"""

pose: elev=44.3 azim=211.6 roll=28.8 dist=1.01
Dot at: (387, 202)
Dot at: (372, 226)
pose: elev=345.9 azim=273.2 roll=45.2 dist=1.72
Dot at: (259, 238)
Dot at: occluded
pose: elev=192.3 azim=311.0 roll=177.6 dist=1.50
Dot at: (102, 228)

"""
"""

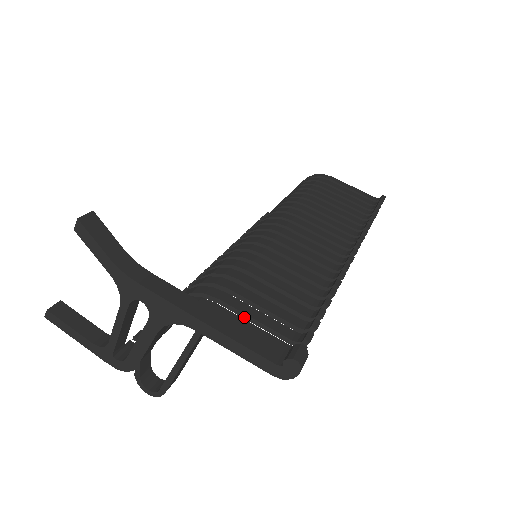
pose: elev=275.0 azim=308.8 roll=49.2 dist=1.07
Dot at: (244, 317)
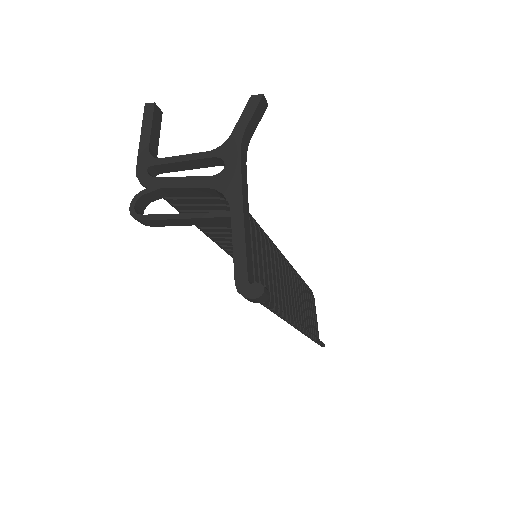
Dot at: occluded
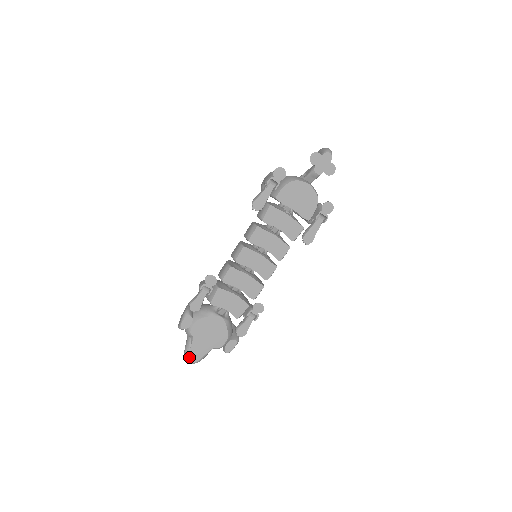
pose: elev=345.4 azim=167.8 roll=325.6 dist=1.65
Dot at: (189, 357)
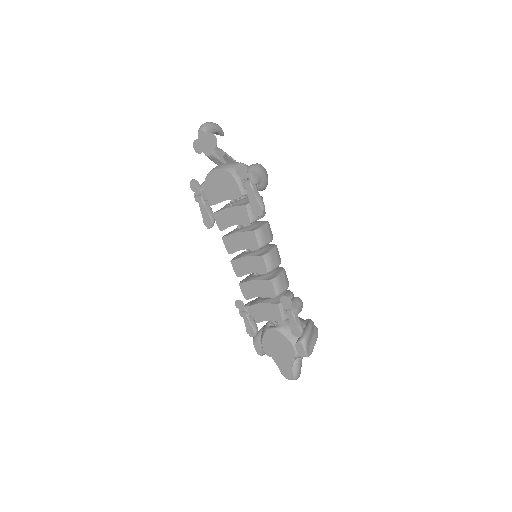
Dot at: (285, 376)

"""
"""

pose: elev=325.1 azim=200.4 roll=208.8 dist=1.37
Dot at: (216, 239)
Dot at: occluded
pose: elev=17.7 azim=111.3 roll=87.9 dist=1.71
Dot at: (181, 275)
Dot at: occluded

"""

**Direction**
Arrange the records as a numbered list without blank lines, starting at the line that contains "pose: elev=192.3 azim=311.0" and going through the line that contains "Dot at: (102, 228)", with both of those lines included.

**Result below**
1. pose: elev=192.3 azim=311.0 roll=177.6 dist=1.50
2. Dot at: (102, 228)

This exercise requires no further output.